Excerpted text
>>>>>

Where’s the Curiosity?

Children thrive on curiosity. People grow up asking questions. Many young children ask “Why?” almost excessively, wanting explanations for everything—unafraid to ask, always curious, and fiercely inquisitive. Why? They are in a phase of intense learning, absorbing information, and widening their capacity for new information at a rapid pace.

But studies have found that curiosity peaks at around age four or five and takes a steady decline from there. As people grow up, they become more self-conscious, more fearful about asking questions, and are increasingly inclined to display confidence and expertise over curiosity and inquisitiveness.

It’s no surprise we see this phenomenon at play within many workplaces. People have a tendency to consider their role as fixed and an organization’s way of doing things set in stone. Many employees and even leaders solve problems by asking minimal questions. They accept their task as it is assigned and work simply to finish it—not questioning the process or asking about overall goals.

<<<<<

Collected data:
>>>>>

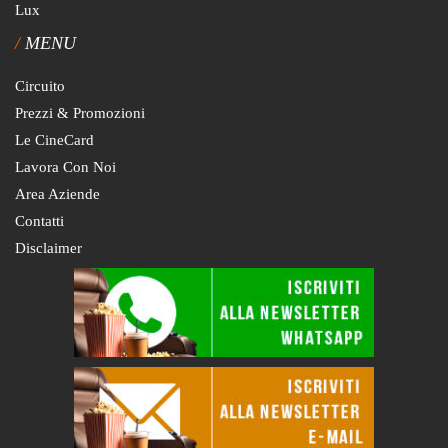
Lux
MENU
Circuito
Prezzi & Promozioni
Le CineCard
Lavora Con Noi
Area Aziende
Contatti
Disclaimer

<<<<<

Description of the task
Copy the stretch of the passage on curiosity from "Where’s the Curiosity?" through "a rapid pace.", swapping "questions" for "queries".

Task result
Where’s the Curiosity?

Children thrive on curiosity. People grow up asking queries. Many young children ask “Why?” almost excessively, wanting explanations for everything—unafraid to ask, always curious, and fiercely inquisitive. Why? They are in a phase of intense learning, absorbing information, and widening their capacity for new information at a rapid pace.